Data provided =

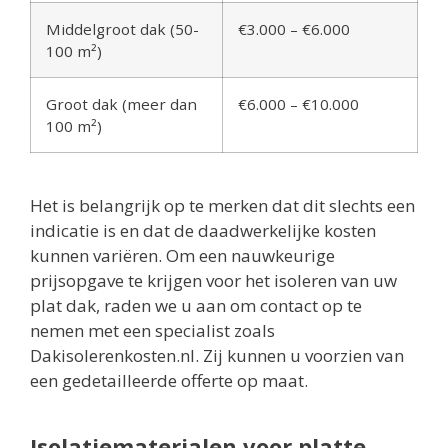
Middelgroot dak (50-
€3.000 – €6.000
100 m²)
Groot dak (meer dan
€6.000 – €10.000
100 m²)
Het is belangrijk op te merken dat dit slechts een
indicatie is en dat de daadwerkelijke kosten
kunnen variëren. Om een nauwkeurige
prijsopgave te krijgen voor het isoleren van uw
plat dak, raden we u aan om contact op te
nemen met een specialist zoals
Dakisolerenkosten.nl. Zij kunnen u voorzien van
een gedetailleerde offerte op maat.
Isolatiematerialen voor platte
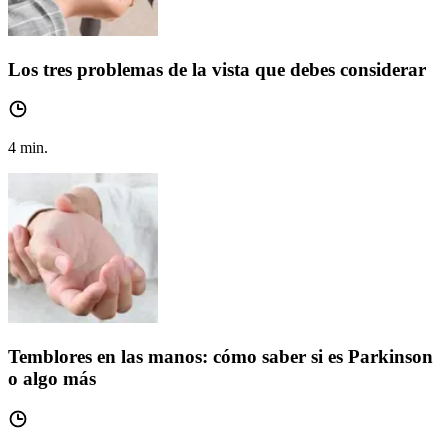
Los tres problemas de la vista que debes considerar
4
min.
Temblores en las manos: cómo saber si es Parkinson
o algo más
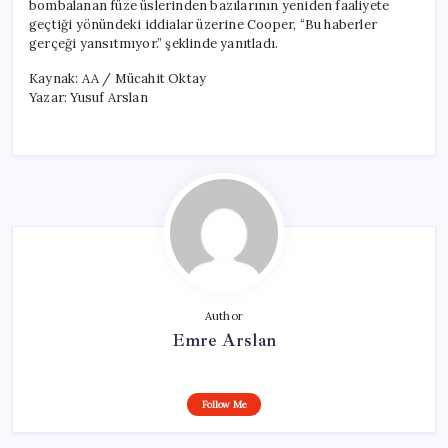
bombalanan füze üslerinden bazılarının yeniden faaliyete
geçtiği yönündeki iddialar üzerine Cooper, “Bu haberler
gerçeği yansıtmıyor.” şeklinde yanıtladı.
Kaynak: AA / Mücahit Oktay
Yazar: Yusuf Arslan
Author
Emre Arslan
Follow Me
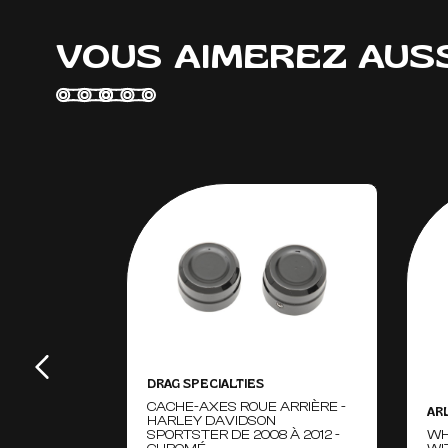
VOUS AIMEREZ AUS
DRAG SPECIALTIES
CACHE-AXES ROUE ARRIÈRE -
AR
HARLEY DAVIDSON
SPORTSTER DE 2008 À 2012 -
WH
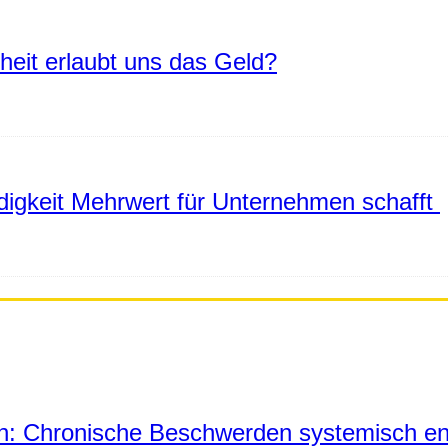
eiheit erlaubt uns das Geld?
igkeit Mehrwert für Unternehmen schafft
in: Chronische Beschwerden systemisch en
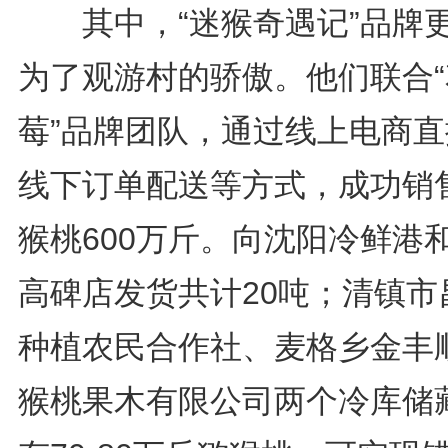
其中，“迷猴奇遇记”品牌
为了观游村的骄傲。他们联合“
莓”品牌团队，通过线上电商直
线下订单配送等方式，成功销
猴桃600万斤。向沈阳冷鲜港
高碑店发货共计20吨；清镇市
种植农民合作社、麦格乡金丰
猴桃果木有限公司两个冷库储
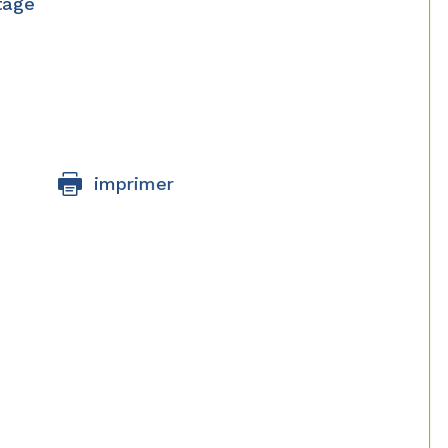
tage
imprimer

Exercise aim = Swap "HARLEY DAVIDSON" for "HARLEY-DAVIDSON" and write out the text of all the entries again with nothing else changed. Leave the pictures out.

Response below =
Middelgroot dak (50-
€3.000 – €6.000
100 m²)
Groot dak (meer dan
€6.000 – €10.000
100 m²)
Het is belangrijk op te merken dat dit slechts een
indicatie is en dat de daadwerkelijke kosten
kunnen variëren. Om een nauwkeurige
prijsopgave te krijgen voor het isoleren van uw
plat dak, raden we u aan om contact op te
nemen met een specialist zoals
Dakisolerenkosten.nl. Zij kunnen u voorzien van
een gedetailleerde offerte op maat.
Isolatiematerialen voor platte
Los tres problemas de la vista que debes considerar
4
min.
Temblores en las manos: cómo saber si es Parkinson
o algo más
bombalanan füze üslerinden bazılarının yeniden faaliyete
geçtiği yönündeki iddialar üzerine Cooper, “Bu haberler
gerçeği yansıtmıyor.” şeklinde yanıtladı.
Kaynak: AA / Mücahit Oktay
Yazar: Yusuf Arslan
Author
Emre Arslan
Follow Me
VOUS AIMEREZ AUS
DRAG SPECIALTIES
CACHE-AXES ROUE ARRIÈRE -
AR
HARLEY-DAVIDSON
SPORTSTER DE 2008 À 2012 -
WH
eiheit erlaubt uns das Geld?
igkeit Mehrwert für Unternehmen schafft
in: Chronische Beschwerden systemisch en
其中，“迷猴奇遇记”品牌
为了观游村的骄傲。他们联合“
莓”品牌团队，通过线上电商直
线下订单配送等方式，成功销
猴桃600万斤。向沈阳冷鲜港
高碑店发货共计20吨；清镇市
种植农民合作社、麦格乡金丰
猴桃果木有限公司两个冷库储
tage
imprimer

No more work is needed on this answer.